*The input*
↓↓↓

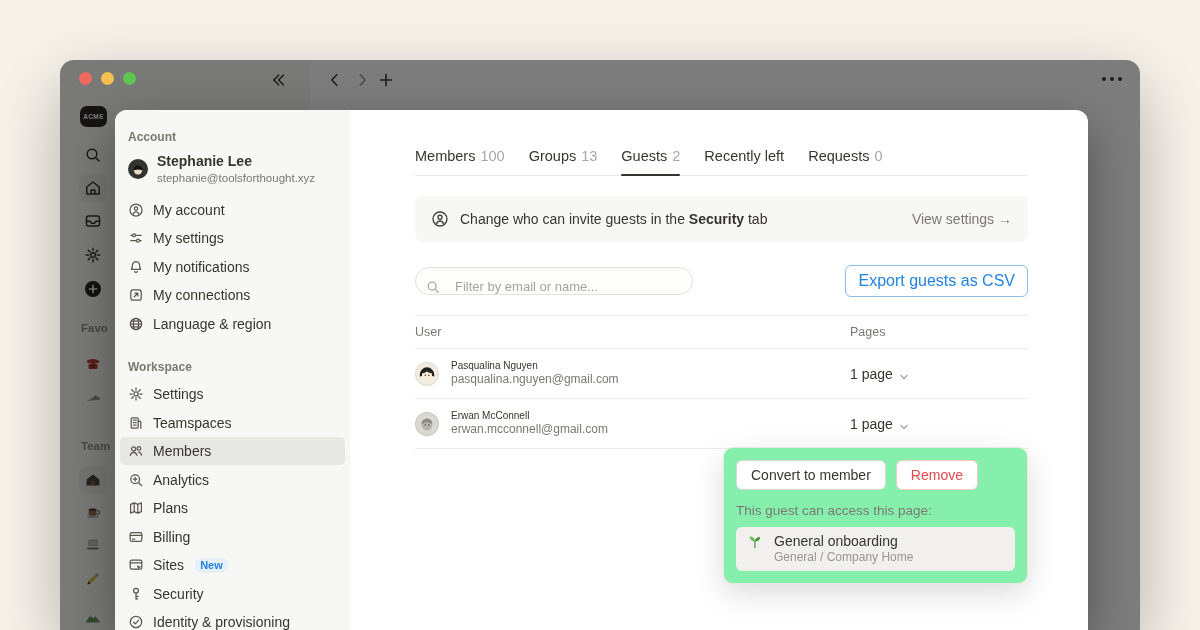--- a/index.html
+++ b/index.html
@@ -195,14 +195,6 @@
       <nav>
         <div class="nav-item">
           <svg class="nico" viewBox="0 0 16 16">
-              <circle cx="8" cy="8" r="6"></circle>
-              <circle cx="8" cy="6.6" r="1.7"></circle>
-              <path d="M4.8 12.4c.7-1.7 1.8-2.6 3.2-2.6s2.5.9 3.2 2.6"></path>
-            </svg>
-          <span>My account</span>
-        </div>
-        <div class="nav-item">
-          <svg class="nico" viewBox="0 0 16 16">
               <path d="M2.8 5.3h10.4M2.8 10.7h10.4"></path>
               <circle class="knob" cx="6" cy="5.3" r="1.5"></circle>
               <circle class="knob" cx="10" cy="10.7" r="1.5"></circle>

↑↑↑
↓↓↓

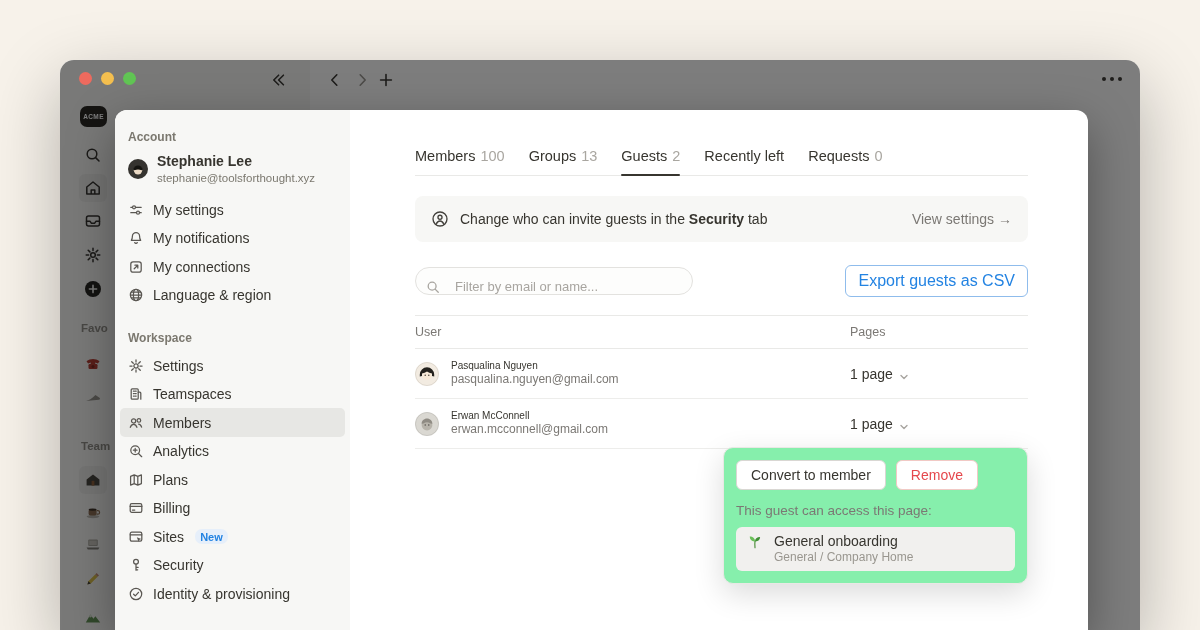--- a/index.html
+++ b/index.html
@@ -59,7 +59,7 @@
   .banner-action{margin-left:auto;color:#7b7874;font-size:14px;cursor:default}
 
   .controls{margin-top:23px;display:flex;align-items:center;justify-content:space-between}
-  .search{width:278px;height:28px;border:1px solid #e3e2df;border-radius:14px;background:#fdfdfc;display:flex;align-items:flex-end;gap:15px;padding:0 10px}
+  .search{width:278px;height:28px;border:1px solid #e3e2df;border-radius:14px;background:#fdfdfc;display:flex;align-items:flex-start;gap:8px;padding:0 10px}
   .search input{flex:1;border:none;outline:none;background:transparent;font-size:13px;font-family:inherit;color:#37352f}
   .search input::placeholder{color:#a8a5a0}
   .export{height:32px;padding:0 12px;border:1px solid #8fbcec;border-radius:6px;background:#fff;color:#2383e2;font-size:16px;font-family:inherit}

↑↑↑

*To do*
Show all lines from the listing above in which "fdfdfc" appears.

*Your solution*
-  .search{width:278px;height:28px;border:1px solid #e3e2df;border-radius:14px;background:#fdfdfc;display:flex;align-items:flex-end;gap:15px;padding:0 10px}
+  .search{width:278px;height:28px;border:1px solid #e3e2df;border-radius:14px;background:#fdfdfc;display:flex;align-items:flex-start;gap:8px;padding:0 10px}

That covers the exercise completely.